Troutner and Casciano are confident that they have an adequate supply of the special-filter wool to scale to meet demand. But Casciano is firm that, for now, the company's target market is healthcare workers. He also would not disclose the projected market price of the masks, saying only that Teal Bio's product would deliver "significant savings on a per-user basis over the course of a year." In other words, the product will be a somewhat niche market item, and not particularly affordable for the average consumer.
"These kinds of approaches are important," Sarp, the Welsh scientist, said. "But they need to be considered on a bigger scale. We are producing hundreds of millions of masks every day. One company in America or in the UK is not going to be the solution for this" — especially, in the case of Teal Bio, if their market is only the healthcare sector.
'Environmental health is human health'
If the extreme weather of climate change has taught us anything, it's that human well-being relies a whole lot on a degree of ecological harmony. As Hocevar puts it: "Environmental health is human health."
And public health relies heavily on the public's trust — in government leaders, and in each other. That trust is earned, in part, by proactive public investment in policies that protect everybody's health and well-being. Such investment is also critical for mitigating the mounting impact of PPE pollution in the global water supply.
But, once again, governments have slept on the opportunity to build goodwill. It's a familiar story in this era of climate crisis, when the interplay of corporate influence and political inaction so often leaves individuals to pick up the slack where they can.
It would be naive to presume that the COVID pandemic's eventual transition to official endemicity will herald the end of protective-mask wearing. As Jacob Stern and Katherine J. Wu recently pointed out in The Atlantic, "endemic" isn't synonymous with a permanent retreat of disease, and COVID's endemicity won't bring a return to the "normal" of pre-2020 reality. Masks are likely here to stay — at least to some extent, and perhaps longer than we'd like. Because of this, the government's failure to act on mask waste now will have lingering repercussions for our ecosystem.

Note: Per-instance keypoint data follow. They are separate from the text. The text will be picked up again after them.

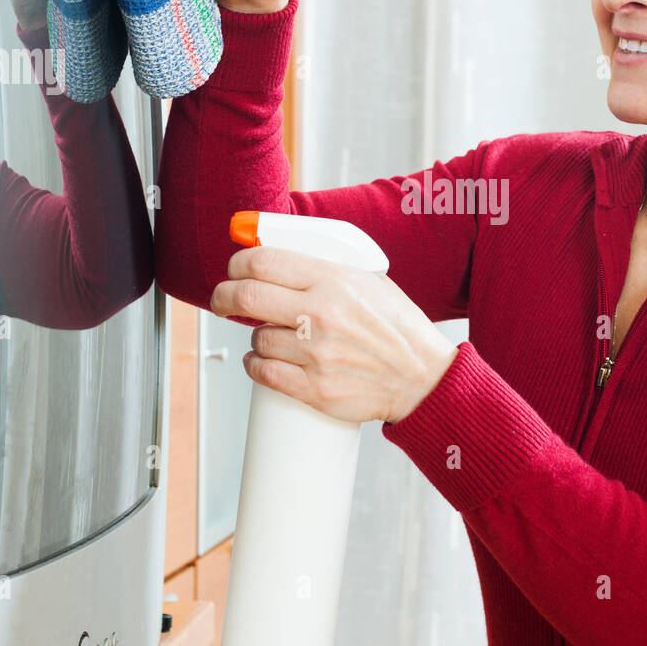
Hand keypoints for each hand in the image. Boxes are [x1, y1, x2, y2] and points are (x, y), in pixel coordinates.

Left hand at [211, 246, 458, 423]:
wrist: (423, 377)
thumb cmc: (397, 328)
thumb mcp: (368, 280)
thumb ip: (323, 267)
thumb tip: (274, 257)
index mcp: (334, 280)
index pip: (263, 261)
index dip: (237, 264)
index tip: (234, 270)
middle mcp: (322, 314)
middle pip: (245, 297)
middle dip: (223, 297)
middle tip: (224, 300)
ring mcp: (316, 354)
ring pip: (255, 339)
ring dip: (255, 336)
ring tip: (273, 335)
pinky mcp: (314, 388)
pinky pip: (263, 373)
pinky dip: (256, 365)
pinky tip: (266, 360)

Sarp is cautiously optimistic about the feasibility of leveraging various solutions to tackle the problem — so long as elected officials take the matter seriously enough to fund them. To paraphrase the OECD plastics report, it's time to set aside fears of contamination wrought by corporate opportunism.
"There are really promising approaches around the world," Sarp said of mask waste. "We need to bring them together. We need to make governments understand that they have to act and then make resources available. And then we can hopefully start solving the problem before it becomes out of hand."